3.1) In realta’, il predetto ragionamento non e’ corretto.

Da tempo, la giurisprudenza piu’ recente di questa Suprema Corte ha affermato che l’alienazione o la trasformazione della cosa affetta da vizi, di per se’, non e’ sufficiente ad escludere a favore del compratore l’azione di risoluzione del contratto per vizi della cosa venduta, ai sensi dell’articolo 1492, comma 3, c.c. occorrendo tal fine che quel comportamento evidenzi univocamente come l’acquirente abbia inteso accettare la cosa. Nel caso in cui l’azione di risoluzione per vizi, nonostante il perimento del bene, non sia preclusa, ai sensi dell’ultimo comma dell’articolo 1492 c.c., all’obbligo della restituzione specifica dei beni periti si sostituisce quello della restituzione per equivalente, che opera in via automatica, senza necessita’ di una specifica domanda da parte dell’acquirente (Sez. 2, n. 2429 del 31 gennaio 2018; Sez. 2, n. 18202 del 29 luglio 2013).
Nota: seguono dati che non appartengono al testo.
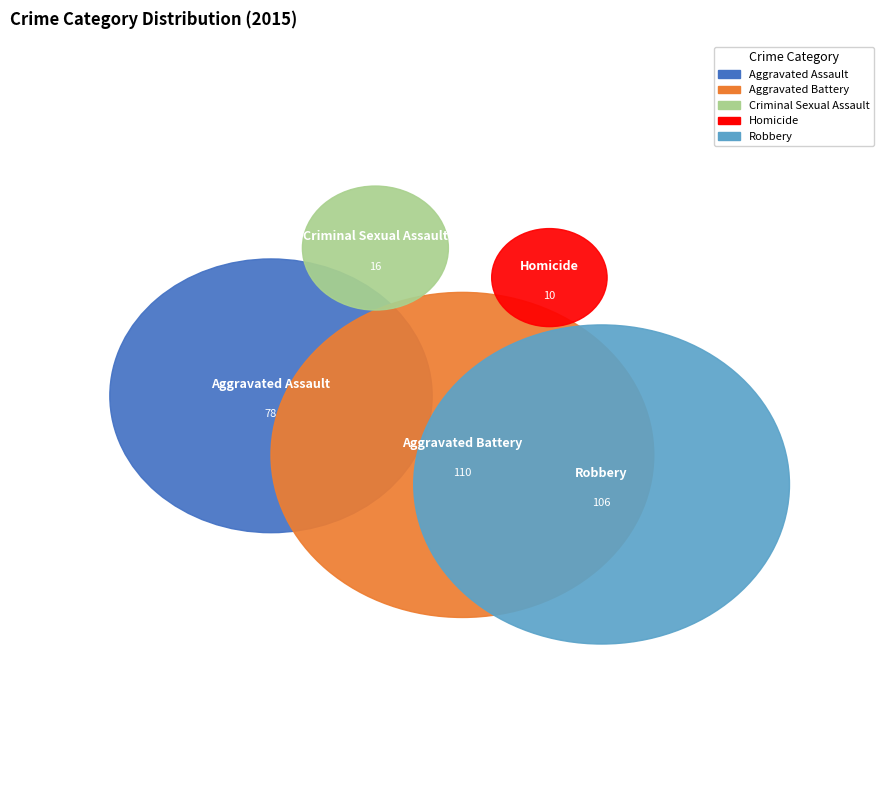

Rank the categories by value from lowest to highest.

Homicide, Criminal Sexual Assault, Aggravated Assault, Robbery, Aggravated Battery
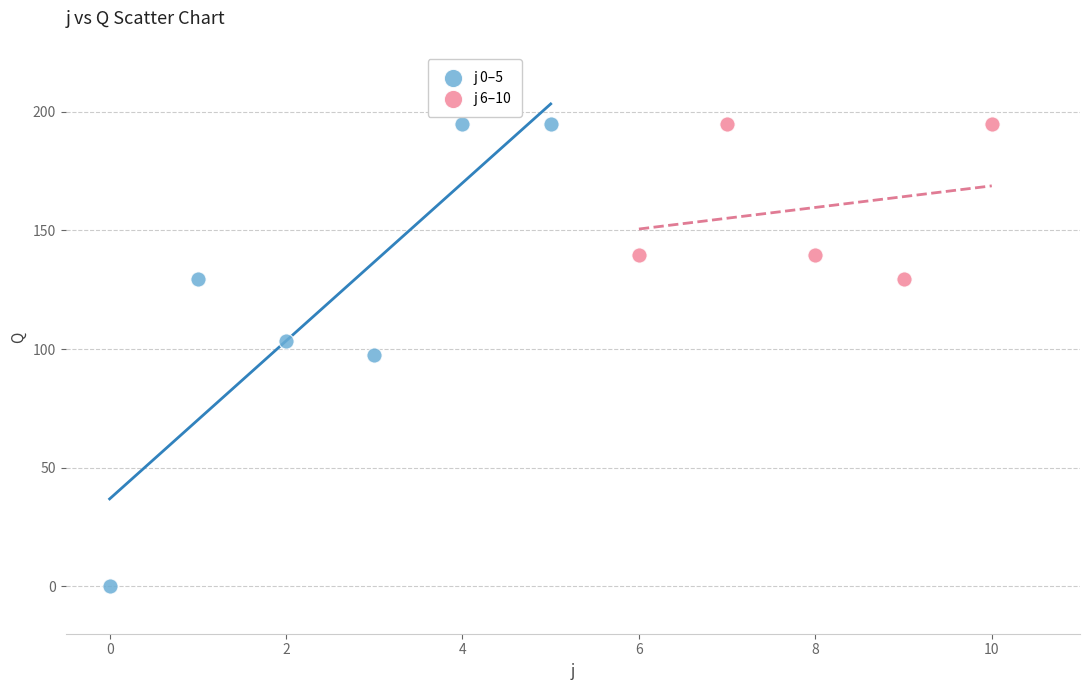

What are all the series names shown in the legend?

j 0–5, j 6–10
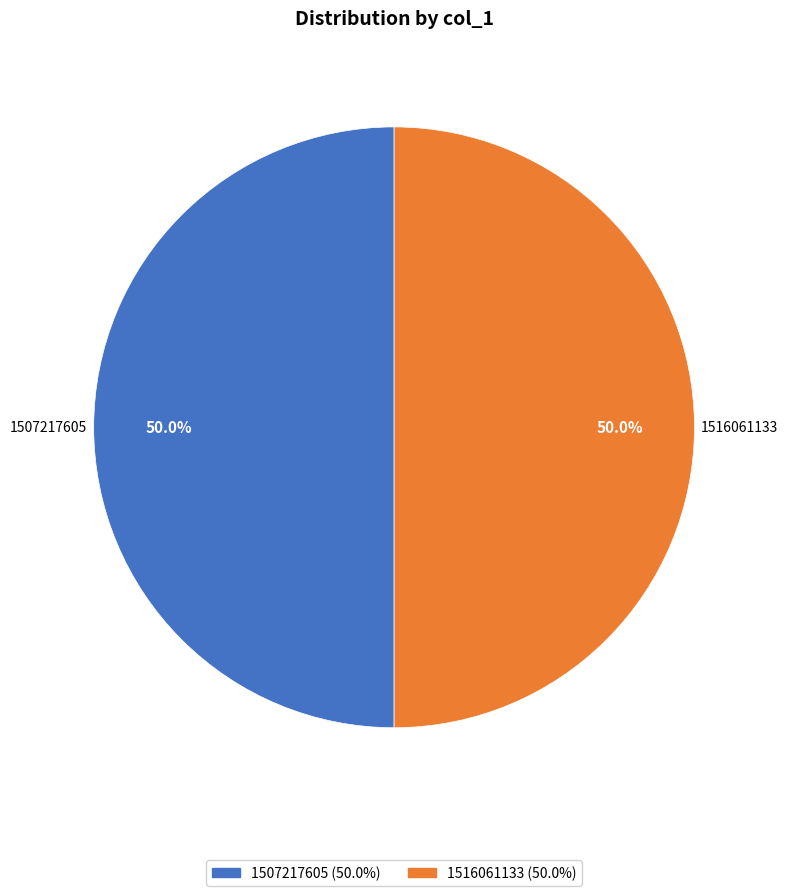

What portion of the pie excludes 1507217605?

50.0%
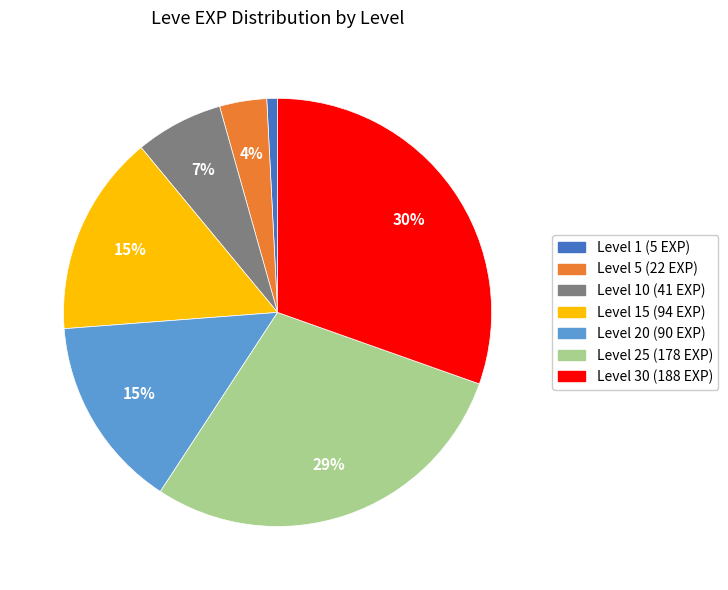

Is there any slice that represents more than half of the pie?

No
3.2) Se pertanto appare condivisibile l’esclusione dell’applicazione dell’articolo 2038 comma 1 c.c. – trattandosi di norma riferita unicamente ad obbligazioni nascenti dalla legge – la sentenza impugnata non ha motivato circa gli elementi, indiziari e logici, che avrebbero dovuto convincere della volonta’ del (OMISSIS) di accettare comunque la res, benche’ pacificamente appartenente ad un genere differente (aliud pro alio) da quello desiderato e riferito al contratto e non essendo il cespite oggettivamente in grado di soddisfare le esigenze concrete di sua utilizzazione, diretta o indiretta, ad opera del compratore.
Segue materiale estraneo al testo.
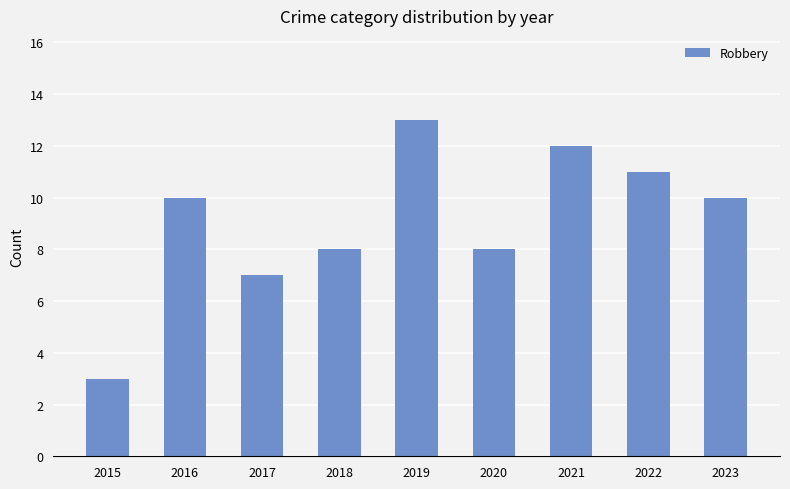

Is it true that the value at 2021 is 12?

True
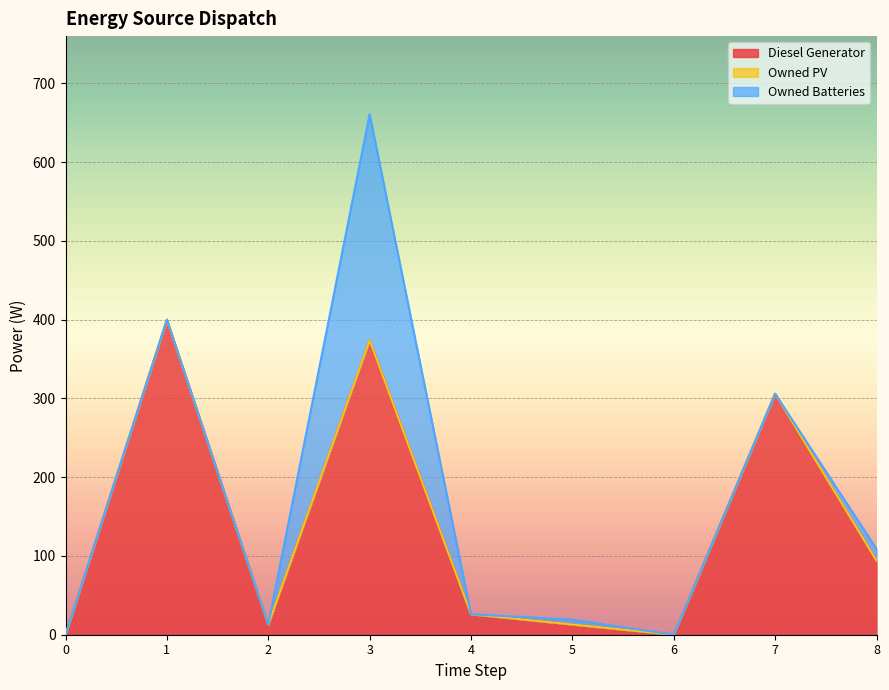

How many interior local peaks does the Diesel Generator series have?

3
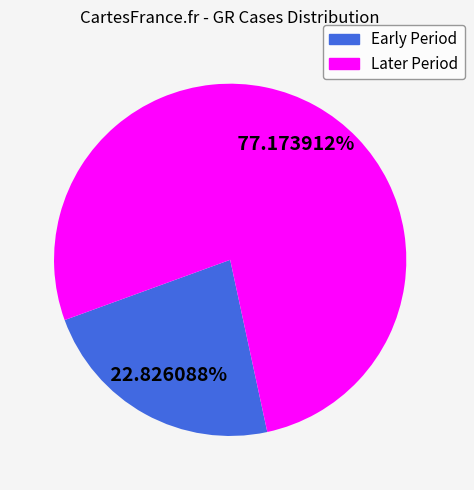

Is there a majority slice in this chart?

Yes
3.3) E tanto a voler sottacere che, in ogni caso, l’azione di risoluzione del contratto di compravendita per vizi, che si fonda sul disposto degli articoli 1490, 1492 e 1495 c.c., costituendo una disciplina particolare rispetto all’azione di risoluzione per inadempimento ex articolo 1453 c.c., non puo’ esprimere principi generali validi anche rispetto alla consegna di “aliud pro alio”, costantemente qualificata dalla giurisprudenza come res di genere del tutto diverso o che presenti difetti tali da impedire ad essa di assolvere alla sua funzione naturale o a quella ritenuta essenziale dalle parti (Sez. 2, n. 6496 del 5 aprile 2016; Sez. 2, n. 10188 del 3 agosto 2000).
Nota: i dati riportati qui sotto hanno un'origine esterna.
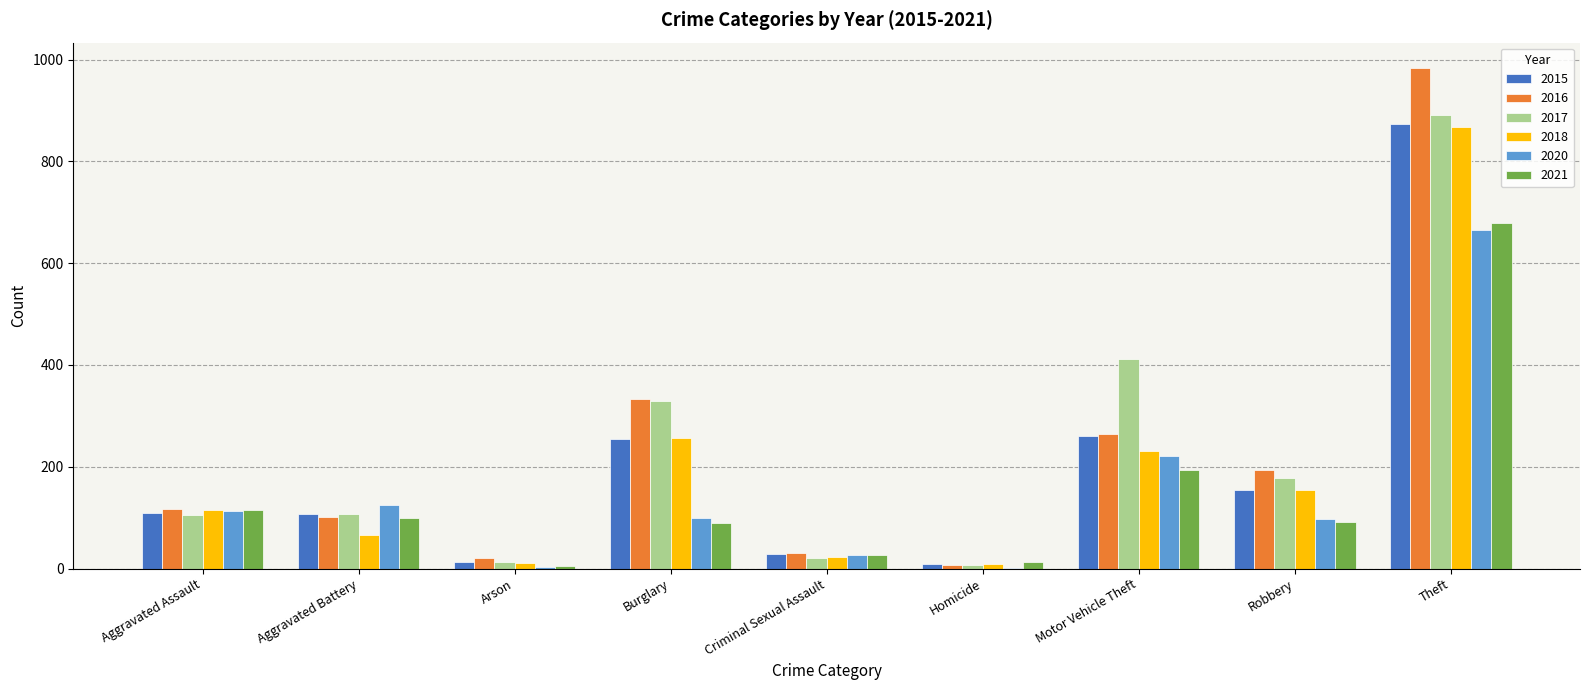

Which series has the largest range (max minus min)?

2016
Il motivo di ricorso incidentale, che prende spunto dall’omessa pronunzia della Corte d’appello circa la domanda restitutoria dell’immobile, resta assorbito dall’accoglimento del ricorso avversario.

La sentenza impugnata va dunque cassata ed il giudice del rinvio, che si designa nella Corte d’appello di Milano, in diversa composizione, dovra’ verificare se l’alienazione della res da parte del ricorrente corrispondesse alla sua volonta’ di rinunciare alla richiesta risoluzione del contratto.

P.Q.M.

La Corte accoglie il primo motivo, rigetta il secondo, cassa la sentenza impugnata in relazione alla censura accolta e rinvia alla Corte d’appello di Milano, in diversa composizione, cui demanda di provvedere anche sulle spese del giudizio di legittimita’. Dichiara assorbito il ricorso incidentale.